それからしばらく、私たちはお互いの取り留めもない話を続ける。表通りの方から歩いてくる人の数も、だいぶ増えてきたようだ。私は時計を確かめる。そろそろ時間だ。久々に楽しかった。私は心の中でしみじみと思う。
「今日は有難うございました。何だか、久し振りにお話しできて良かったです」
「まあ、退屈しのぎにはなったんじゃない」
明日香は自分も荷物を仕舞いながら応える。「でも、もうこれっきりだよ。あいつの話は」
先に立ち上がり、小ぶりのバッグを肩にかける。チリンと澄んだ鈴の音が聞こえた。見ると、ストラップ状のお守りが揺れている。
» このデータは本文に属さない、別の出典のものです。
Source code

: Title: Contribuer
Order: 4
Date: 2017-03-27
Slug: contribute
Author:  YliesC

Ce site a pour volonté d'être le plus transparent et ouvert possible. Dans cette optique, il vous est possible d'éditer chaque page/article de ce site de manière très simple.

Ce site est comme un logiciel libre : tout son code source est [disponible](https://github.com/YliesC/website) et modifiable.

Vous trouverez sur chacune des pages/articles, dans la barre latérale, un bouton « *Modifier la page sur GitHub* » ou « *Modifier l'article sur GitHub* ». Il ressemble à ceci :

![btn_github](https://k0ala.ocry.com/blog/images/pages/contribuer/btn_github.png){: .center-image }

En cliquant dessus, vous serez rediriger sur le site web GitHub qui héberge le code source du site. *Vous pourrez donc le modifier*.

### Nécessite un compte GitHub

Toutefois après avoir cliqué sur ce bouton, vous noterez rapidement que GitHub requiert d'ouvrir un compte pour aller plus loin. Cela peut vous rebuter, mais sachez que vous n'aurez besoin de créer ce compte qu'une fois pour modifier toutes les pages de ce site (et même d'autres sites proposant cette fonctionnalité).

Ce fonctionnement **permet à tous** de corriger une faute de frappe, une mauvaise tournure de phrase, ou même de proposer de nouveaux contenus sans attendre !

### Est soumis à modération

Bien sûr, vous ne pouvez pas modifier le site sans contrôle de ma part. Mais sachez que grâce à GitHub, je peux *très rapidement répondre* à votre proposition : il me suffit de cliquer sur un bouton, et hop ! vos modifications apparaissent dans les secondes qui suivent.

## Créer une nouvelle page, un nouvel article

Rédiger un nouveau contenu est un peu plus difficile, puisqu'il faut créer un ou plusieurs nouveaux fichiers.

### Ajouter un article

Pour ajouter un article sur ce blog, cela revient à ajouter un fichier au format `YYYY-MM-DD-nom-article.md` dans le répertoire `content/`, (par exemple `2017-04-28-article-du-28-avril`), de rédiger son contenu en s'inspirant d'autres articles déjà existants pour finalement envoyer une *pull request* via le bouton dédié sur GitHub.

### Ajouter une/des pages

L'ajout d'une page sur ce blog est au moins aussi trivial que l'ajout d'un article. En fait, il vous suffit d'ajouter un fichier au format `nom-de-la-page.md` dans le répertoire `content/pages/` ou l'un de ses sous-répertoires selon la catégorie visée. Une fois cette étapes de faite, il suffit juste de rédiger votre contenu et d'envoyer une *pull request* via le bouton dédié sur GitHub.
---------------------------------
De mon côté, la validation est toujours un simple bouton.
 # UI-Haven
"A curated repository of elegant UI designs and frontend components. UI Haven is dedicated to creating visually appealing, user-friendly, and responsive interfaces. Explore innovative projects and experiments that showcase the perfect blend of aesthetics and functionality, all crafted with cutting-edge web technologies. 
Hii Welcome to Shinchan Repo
「あんたも元気でね。何かあったら電話かけてきなさいよ。暇つぶしくらい付き合うわよ」
「はい、溝呂木さんも」
明日香は私の言葉に手で返事をしながら、颯爽と店から出ていった。彼女がいなくなると、店は急に広くなった気がした。私はテーブルに置かれた明日香の飲み物代が、充分に私の分まで入っているのを見る。元々彼女は黙ってそういうことをする、懐の広い人なのだ。
「お勘定、お願いします」
私は店員に声を掛ける。すると先程のウェイターが奥からするりと姿を現し、カウンターに立つ。結城もちょうど同じくらいの背丈だった。私はレジの後ろに掛けてある、小さな額縁の絵に目を留める。私はお釣りを受け取りながらウェイターに訊く。
「その絵、何て云う名前ですか?」
「名前ですか?えーと」
ウェイターはプレートの横文字を食い入るように見つめる。
「フランス語で、『二人の女』ですね」
私は礼を言ってその場を離れる。店の外に出ると、容赦ない夏の日差しがまだ頭上から降り注いでいた。今日はあと一社、担当者と顔合わせを済ませなければならない。その後は、帰ったらまずシャワーを浴びよう。歩きながら私は先程の絵を思い出す。川べりに二人の女が並んで立っている。色使いは明るいが、絵の二人はどこか物憂げな表情にも見える。そう云えば結城は、デートにしろ、プレゼントにしろ、変に演じたがるところがあった。私はまるで、今日の一連の出来事が全て彼の計らいごとのような気がして、瞬間歯痒い思いが込み上げる。
「気っ持ち悪い」
私はわざと声に出してみて、通りがかりの高校生から、見るからに鬱陶しい眼差しで射られる。目の前の人通りが、まるで蜃気楼のように揺れている。